Tyson Fury thought it was weird when he watched UFC 249 unfold inside an empty arena.
Those MMA matches reminded the WBC heavyweight champion more of sparring sessions than fights that count. Fury fully understands why crowds can’t attend live sporting events until further notice, but he isn’t interested in boxing in an essentially empty room.
If he were offered to fight Deontay Wilder or another opponent without a crowd, Fury would turn it down and wait until fans could attend.
“I don’t think I could get motivated to do it, Kug, honestly,” Fury said in an interview with IFL TV’s Kugan Cassius, which was posted recently to its YouTube channel. “Because it’d just be like being in the gym, not real, not a real event. And you can’t have the heavyweight championship of the world with no live crowd. I just don’t think it works. Not for the money, because money aside, I’ve already made a lot of money. You know I have.

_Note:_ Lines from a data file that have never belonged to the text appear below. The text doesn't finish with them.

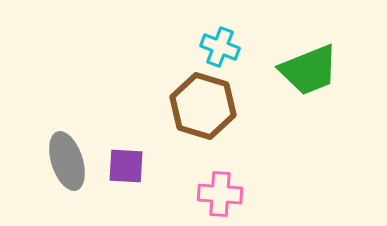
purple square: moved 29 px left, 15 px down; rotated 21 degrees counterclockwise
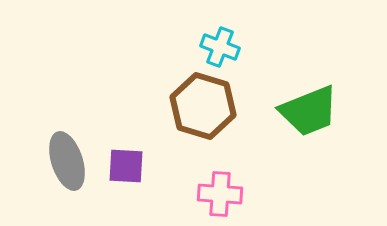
green trapezoid: moved 41 px down
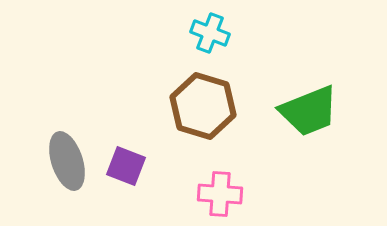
cyan cross: moved 10 px left, 14 px up
purple square: rotated 18 degrees clockwise
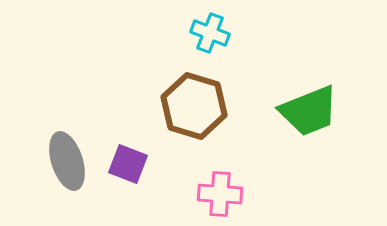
brown hexagon: moved 9 px left
purple square: moved 2 px right, 2 px up
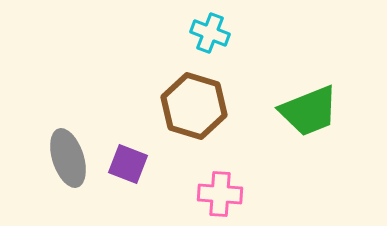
gray ellipse: moved 1 px right, 3 px up
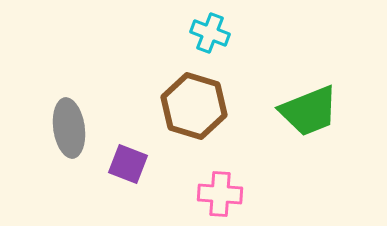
gray ellipse: moved 1 px right, 30 px up; rotated 10 degrees clockwise
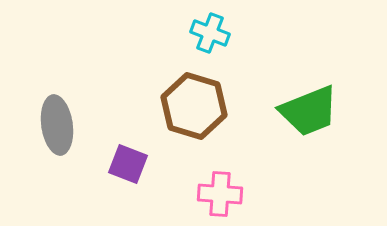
gray ellipse: moved 12 px left, 3 px up
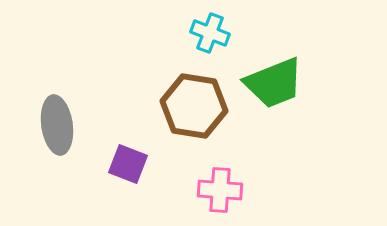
brown hexagon: rotated 8 degrees counterclockwise
green trapezoid: moved 35 px left, 28 px up
pink cross: moved 4 px up
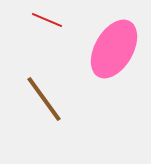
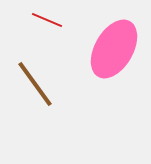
brown line: moved 9 px left, 15 px up
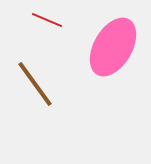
pink ellipse: moved 1 px left, 2 px up
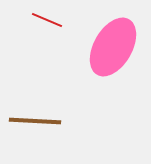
brown line: moved 37 px down; rotated 51 degrees counterclockwise
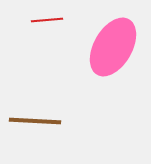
red line: rotated 28 degrees counterclockwise
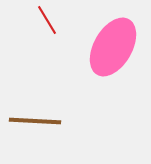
red line: rotated 64 degrees clockwise
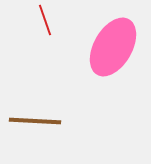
red line: moved 2 px left; rotated 12 degrees clockwise
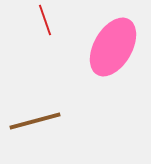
brown line: rotated 18 degrees counterclockwise
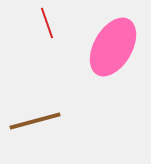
red line: moved 2 px right, 3 px down
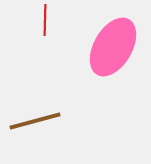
red line: moved 2 px left, 3 px up; rotated 20 degrees clockwise
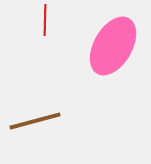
pink ellipse: moved 1 px up
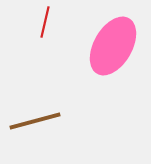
red line: moved 2 px down; rotated 12 degrees clockwise
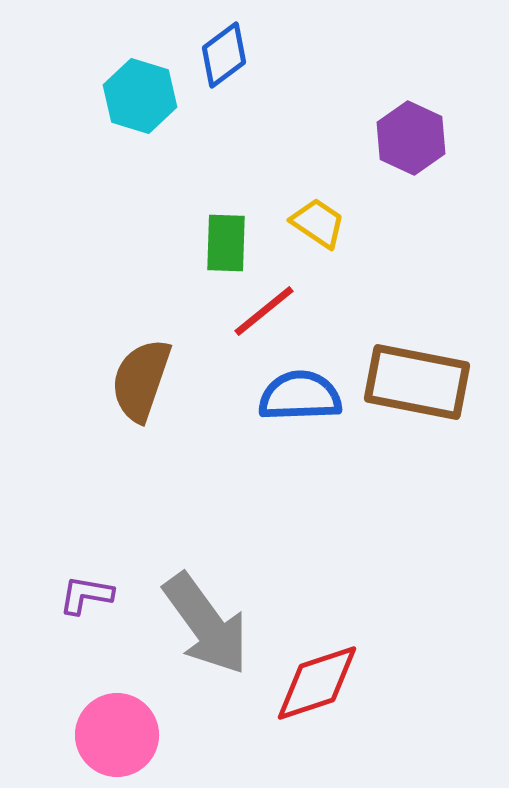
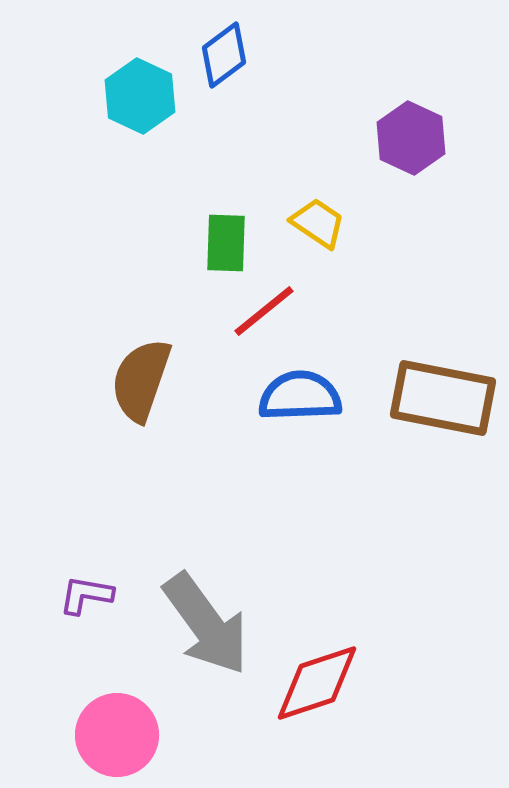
cyan hexagon: rotated 8 degrees clockwise
brown rectangle: moved 26 px right, 16 px down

“And all these boxers who’s boxing have already made a lot of money. So, you know, I think it’d just be robbing the public of a massive opportunity to go watch live [boxing]. So, I’m not all for it for me. But that’s just my opinion on me, personally. If I get an offer to fight behind closed doors, I won’t be doing it. And that’s it.”
Fury’s rematch with Wilder on February 22 attracted a capacity crowd of 15,816 to MGM Grand Garden Arena in Las Vegas and generated slightly more than $16.9 million in ticket revenue, a Nevada record for a heavyweight title fight. England’s Fury floored Wilder twice, once apiece in the third and fifth rounds, and beat him by technical knockout in the seventh round, when Wilder’s co-trainer, Mark Breland, threw in the towel.
The 31-year-old Fury (30-0-1, 21 KOs) is contractually committed to a third pay-per-view fight against Alabama’s Wilder (42-1-1, 41 KOs).
It tentatively was scheduled for July 18 at MGM Grand Garden Arena. The COVID-19 pandemic caused a postponement until October 3, but Fury-Wilder III has been delayed again, this time indefinitely.
Bob Arum, Fury’s co-promoter, told BoxingScene.com last week that he and Al Haymon, Wilder’s adviser, hope to schedule their third fight for November or December. Arum added, however, that it likely will take place outside of the United States and the United Kingdom because they cannot afford to lose the ticket revenue from that high-profile fight by putting it on without a live audience.
“You can’t do that event without making up for the $17 million in gate revenue that you would otherwise lose,” Arum said. “You can’t do it.”